Why did I get a worm bin?

I was on a quest to reduce my monthly expenses and my monthly garbage output. I made it a game by dividing my garbage into pails. Start looking and noticing what is going in.  

1. Dispose of my own garbage usefully creating a new product. Newspapers I would shred. I stopped buying food in cans. Some packaging I unwrapped and left at the stores. Yes, they looked surprised. I didn't want or need it. I bought an old blender and put my daily food scraps into it - banana peels, egg shells, tomatoes - whatever. The worms can process the food much faster this way.  With unwanted junk mail I write "unrequested - return to sender." I recycle yogurt cups to store future mini meals. I use 1 pint jars and plastic containers with lids to store food rather than wrap. A vacuum sealer is handy to make food last longer. I keep seeds and nuts in the refrigerator.

2. Bag of material to dispose of elsewhere. Not good. Plastic, cans. try to keep from accumulating these things. I have visitors make sure they take back their own bottles, chip bags, candy wrappers and such. What junk they eat!

I believe in being self sufficient. Be able to dispose of what you use. Get a worm bin and eventually a shredder. Be able to eliminate your garbage bill.

COMPOSTING WORM BINS

This bin works by upward migration. Compost type earthworms eat their way up as they turn kitchen scraps into vermicompost. The worms are started in a single tray in a mixture of coir (coconut pith fiber) and compost. An empty tray is put on top, the worms are fed until that tray fills up, and then another empty tray is put on top. When the last tray fills up, the vermicompost is dumped out of the bottom tray, and that tray is moved to the top of the stack.

Vermicompost is the ultimate compost. It is as plant-ready as can possibly be achieved in a compost system. It is full of humates, enzymes, chelated minerals, and natural growth hormones. It has antibiotic properties towards pathogens, will never ever burn plants, and retains water longer than any other soil.

 

 

 

 

 

 

 

 

The bin comes with coir bedding. All you will need is a few handfuls of compost to mix with the coir. Then dump the worms on top, let them crawl in, and feed them your kitchen scraps.

The liquid that is produced is called worm tea and is excellent for your plants. Use the included spout at the bottom to pour into one gallon jugs to fertilizer your plants.

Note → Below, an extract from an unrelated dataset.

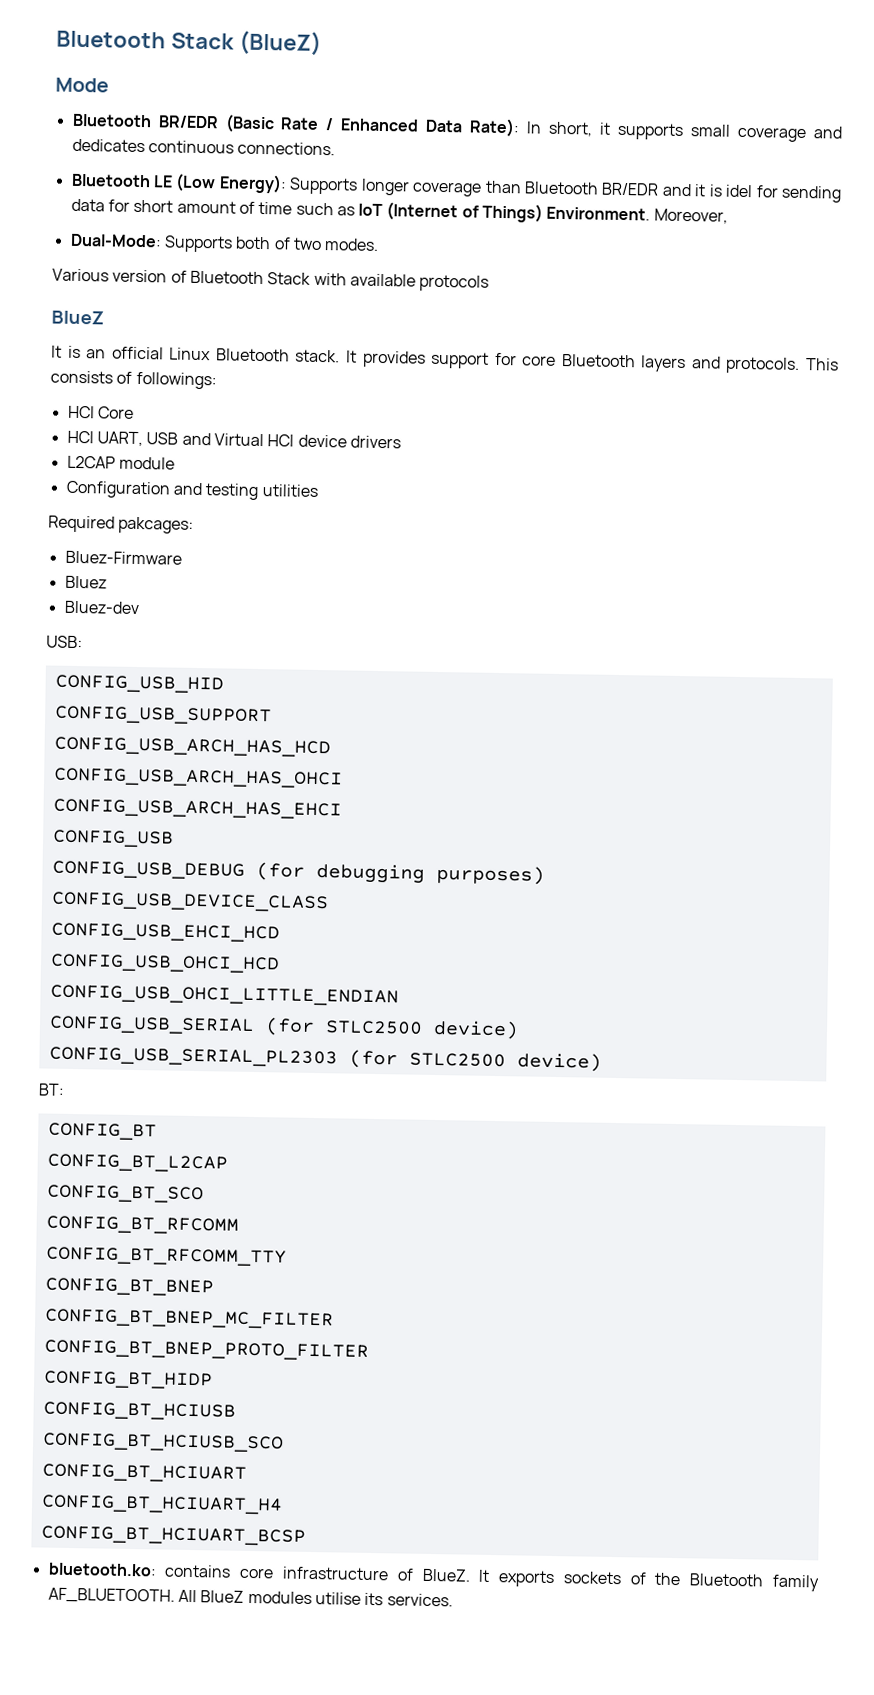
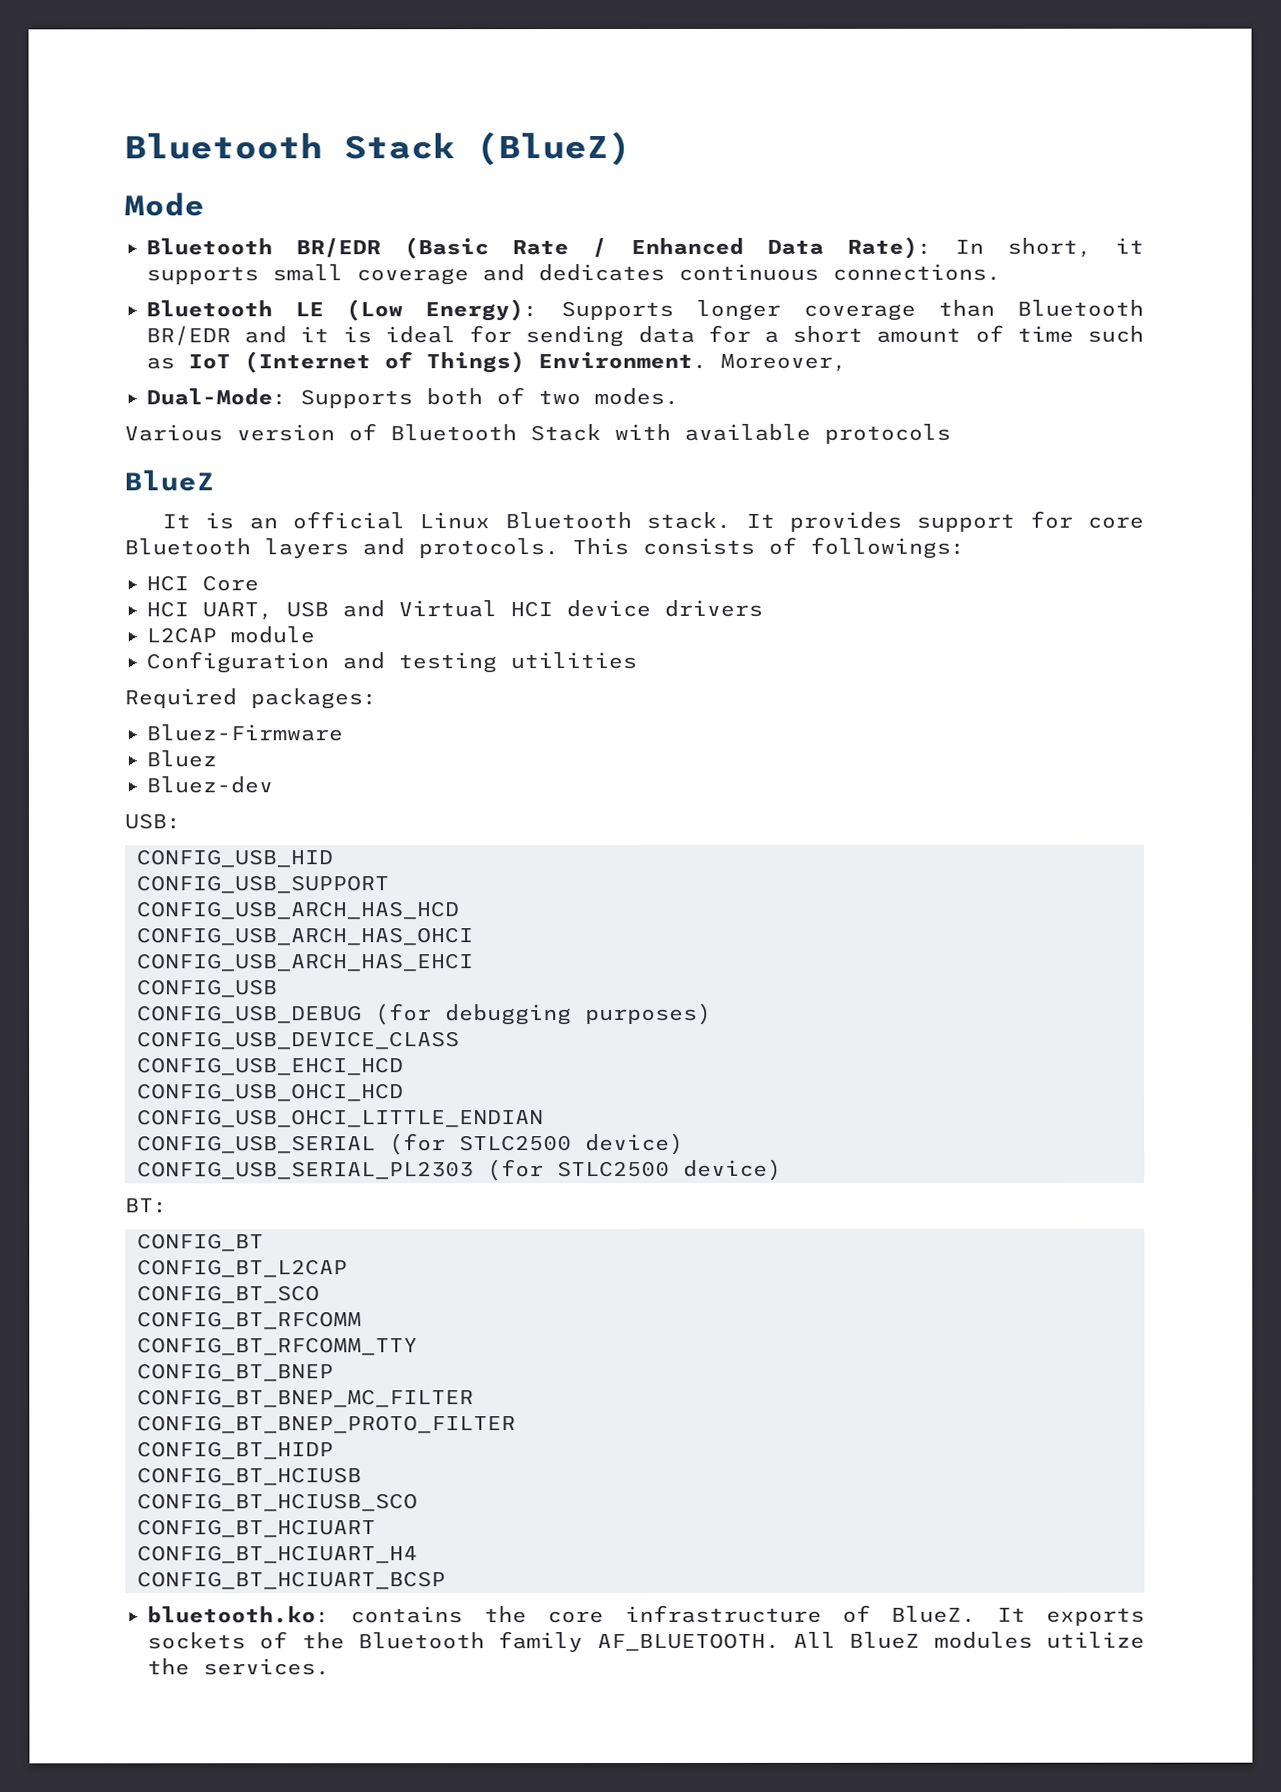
[725,184,754,198] idel -> [384,326,456,344] ideal
(130, 205) none -> [763,330,779,343] a
[118,516,195,534] pakcages: -> [250,688,377,710] packages:
(232, 1571) none -> [483,1606,527,1624] the
[314,1592,384,1606] utilise its -> [1046,1631,1145,1649] [147,1658,190,1676] utilize the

Each tray measures 14 x 14 x 5 inches deep. Start with 1 or 2 pounds of compost worms (preferably Eisenea fetida). This bin will support 2-3 pounds of worms by the time it fills up.

Special price: deluxe 5 stack $110 + $13.95 UPS
(Compare with others advertised for over $169!)

      


1 lb. of fancy hungry red worms  

      


Q&A:

What things can you feed worms? Coffee grounds, egg shells, food scraps, shredded paper and much more.


What about disposing of humanure?
People go to the store and buy manure of all kinds, yet consider their own hazardous and disgusting? There is so much misinformation on this.
Consider using a composting toilet, a one gallon jug for urine. To make a toilet use a 5 gallon bucket with a lid. Add some sawdust to the bottom. Done. Have a little pail with fresh sawdust handy. Add after each use. No smell. When the urine jug gets 1/10th full fill the rest with water and pour on plants just before a rain. Excellent results.
When bucket is full - take outside and cover with black tarp or put in outside solar type oven for a few days. This kills parasites and bugs that came out of you. Pour into compost pile (or rotating bin for the fastest results.) Mix with grass clipping or shredded newspaper. Watch it turn into excellent sweet smelling compost. Put into a big tub and add red worms for a month or two. It just gets better by the minute. You will treasure it and not want to dispose of it again.